#### THE PROBLEM
Reproduce the stretch of the listing below from the line containing "pose: elev=347.5 azim=101.4" through the line containing "Dot at: (244, 151)", both included, character for character.

— Begin —

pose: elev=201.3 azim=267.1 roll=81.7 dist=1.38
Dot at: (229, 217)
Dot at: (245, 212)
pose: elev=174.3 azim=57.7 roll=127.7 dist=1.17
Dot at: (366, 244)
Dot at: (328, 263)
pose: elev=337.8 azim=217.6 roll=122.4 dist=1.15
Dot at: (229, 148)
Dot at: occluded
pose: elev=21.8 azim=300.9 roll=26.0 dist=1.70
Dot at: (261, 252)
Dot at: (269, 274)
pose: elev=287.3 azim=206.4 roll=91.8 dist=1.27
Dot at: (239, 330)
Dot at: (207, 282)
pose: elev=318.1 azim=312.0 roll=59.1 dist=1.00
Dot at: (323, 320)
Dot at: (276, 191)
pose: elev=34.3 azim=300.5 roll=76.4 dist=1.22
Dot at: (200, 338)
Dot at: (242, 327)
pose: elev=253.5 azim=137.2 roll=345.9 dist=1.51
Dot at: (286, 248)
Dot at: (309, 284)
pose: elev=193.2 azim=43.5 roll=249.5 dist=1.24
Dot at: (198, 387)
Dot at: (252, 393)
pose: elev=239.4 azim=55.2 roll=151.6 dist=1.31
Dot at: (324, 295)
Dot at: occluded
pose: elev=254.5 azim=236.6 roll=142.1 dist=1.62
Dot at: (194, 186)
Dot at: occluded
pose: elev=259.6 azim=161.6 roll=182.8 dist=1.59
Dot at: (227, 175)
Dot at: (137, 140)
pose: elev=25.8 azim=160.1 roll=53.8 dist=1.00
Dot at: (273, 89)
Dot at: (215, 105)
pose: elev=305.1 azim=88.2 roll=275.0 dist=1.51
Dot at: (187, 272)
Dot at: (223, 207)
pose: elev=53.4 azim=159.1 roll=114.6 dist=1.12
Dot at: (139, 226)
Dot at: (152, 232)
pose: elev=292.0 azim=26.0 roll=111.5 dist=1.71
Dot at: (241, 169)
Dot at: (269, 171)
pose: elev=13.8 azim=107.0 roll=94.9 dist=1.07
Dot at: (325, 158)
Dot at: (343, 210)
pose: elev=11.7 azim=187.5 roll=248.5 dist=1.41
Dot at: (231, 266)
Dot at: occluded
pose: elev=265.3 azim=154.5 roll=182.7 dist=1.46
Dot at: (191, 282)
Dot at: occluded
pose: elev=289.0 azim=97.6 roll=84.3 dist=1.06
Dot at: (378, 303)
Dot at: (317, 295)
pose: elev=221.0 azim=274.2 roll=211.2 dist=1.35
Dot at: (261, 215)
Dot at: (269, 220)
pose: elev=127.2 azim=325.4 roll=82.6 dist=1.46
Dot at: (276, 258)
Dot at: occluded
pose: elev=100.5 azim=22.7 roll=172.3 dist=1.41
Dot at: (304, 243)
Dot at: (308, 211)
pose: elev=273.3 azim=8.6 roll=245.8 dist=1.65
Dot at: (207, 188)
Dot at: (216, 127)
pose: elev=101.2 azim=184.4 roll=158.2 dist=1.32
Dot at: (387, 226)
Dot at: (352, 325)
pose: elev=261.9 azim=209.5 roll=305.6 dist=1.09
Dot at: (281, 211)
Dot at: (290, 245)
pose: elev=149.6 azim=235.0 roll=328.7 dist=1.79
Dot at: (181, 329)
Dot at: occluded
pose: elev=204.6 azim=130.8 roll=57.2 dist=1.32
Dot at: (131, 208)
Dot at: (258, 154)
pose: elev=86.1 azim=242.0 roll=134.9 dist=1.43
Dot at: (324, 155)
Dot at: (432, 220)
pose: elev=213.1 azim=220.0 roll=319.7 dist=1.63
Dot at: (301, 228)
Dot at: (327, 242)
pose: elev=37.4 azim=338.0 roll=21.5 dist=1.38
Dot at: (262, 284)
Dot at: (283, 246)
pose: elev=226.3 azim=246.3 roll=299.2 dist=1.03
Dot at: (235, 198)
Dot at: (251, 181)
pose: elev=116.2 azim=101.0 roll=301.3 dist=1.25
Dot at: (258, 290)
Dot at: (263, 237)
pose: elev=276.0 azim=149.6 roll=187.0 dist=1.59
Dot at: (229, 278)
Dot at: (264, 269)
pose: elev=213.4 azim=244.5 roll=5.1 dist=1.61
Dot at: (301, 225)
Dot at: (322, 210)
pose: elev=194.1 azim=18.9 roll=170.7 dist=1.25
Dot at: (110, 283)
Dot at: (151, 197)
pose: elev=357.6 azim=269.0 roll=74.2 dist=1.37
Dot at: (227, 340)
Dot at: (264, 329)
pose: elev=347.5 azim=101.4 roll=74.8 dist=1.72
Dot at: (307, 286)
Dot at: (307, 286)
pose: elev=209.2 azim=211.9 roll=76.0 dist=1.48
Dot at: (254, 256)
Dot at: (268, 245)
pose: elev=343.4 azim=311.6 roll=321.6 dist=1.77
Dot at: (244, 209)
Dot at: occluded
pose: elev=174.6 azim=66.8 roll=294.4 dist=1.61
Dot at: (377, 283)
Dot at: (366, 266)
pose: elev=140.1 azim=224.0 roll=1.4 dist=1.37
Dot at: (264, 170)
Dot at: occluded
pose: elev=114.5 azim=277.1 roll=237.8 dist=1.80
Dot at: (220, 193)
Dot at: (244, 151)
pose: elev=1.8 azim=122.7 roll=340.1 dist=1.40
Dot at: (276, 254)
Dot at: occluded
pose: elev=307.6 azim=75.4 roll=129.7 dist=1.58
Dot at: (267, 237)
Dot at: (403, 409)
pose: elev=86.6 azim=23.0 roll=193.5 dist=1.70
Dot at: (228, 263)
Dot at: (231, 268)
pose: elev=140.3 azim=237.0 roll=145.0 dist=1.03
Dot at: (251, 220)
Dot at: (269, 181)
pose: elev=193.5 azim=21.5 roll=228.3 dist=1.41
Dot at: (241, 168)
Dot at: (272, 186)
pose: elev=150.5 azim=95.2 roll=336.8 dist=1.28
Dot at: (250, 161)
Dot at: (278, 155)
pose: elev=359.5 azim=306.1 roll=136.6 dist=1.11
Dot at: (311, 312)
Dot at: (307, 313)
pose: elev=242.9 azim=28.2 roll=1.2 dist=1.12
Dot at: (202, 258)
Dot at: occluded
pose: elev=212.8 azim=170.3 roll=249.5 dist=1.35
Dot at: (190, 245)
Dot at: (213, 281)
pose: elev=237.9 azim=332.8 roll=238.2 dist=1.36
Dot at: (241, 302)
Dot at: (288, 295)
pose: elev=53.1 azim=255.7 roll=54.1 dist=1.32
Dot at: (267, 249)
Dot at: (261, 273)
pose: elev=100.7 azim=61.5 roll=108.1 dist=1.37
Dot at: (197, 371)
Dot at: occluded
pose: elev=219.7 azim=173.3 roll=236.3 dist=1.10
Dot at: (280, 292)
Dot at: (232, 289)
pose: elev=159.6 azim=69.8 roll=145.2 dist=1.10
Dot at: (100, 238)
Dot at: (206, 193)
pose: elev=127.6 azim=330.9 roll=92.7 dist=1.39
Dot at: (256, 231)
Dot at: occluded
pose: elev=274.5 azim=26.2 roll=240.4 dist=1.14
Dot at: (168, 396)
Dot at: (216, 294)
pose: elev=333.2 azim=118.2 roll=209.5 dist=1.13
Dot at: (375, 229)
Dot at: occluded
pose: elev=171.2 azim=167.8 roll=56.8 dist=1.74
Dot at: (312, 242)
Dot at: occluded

— End —

#### RESULT OF THE TASK
pose: elev=347.5 azim=101.4 roll=74.8 dist=1.72
Dot at: (307, 286)
Dot at: (307, 286)
pose: elev=209.2 azim=211.9 roll=76.0 dist=1.48
Dot at: (254, 256)
Dot at: (268, 245)
pose: elev=343.4 azim=311.6 roll=321.6 dist=1.77
Dot at: (244, 209)
Dot at: occluded
pose: elev=174.6 azim=66.8 roll=294.4 dist=1.61
Dot at: (377, 283)
Dot at: (366, 266)
pose: elev=140.1 azim=224.0 roll=1.4 dist=1.37
Dot at: (264, 170)
Dot at: occluded
pose: elev=114.5 azim=277.1 roll=237.8 dist=1.80
Dot at: (220, 193)
Dot at: (244, 151)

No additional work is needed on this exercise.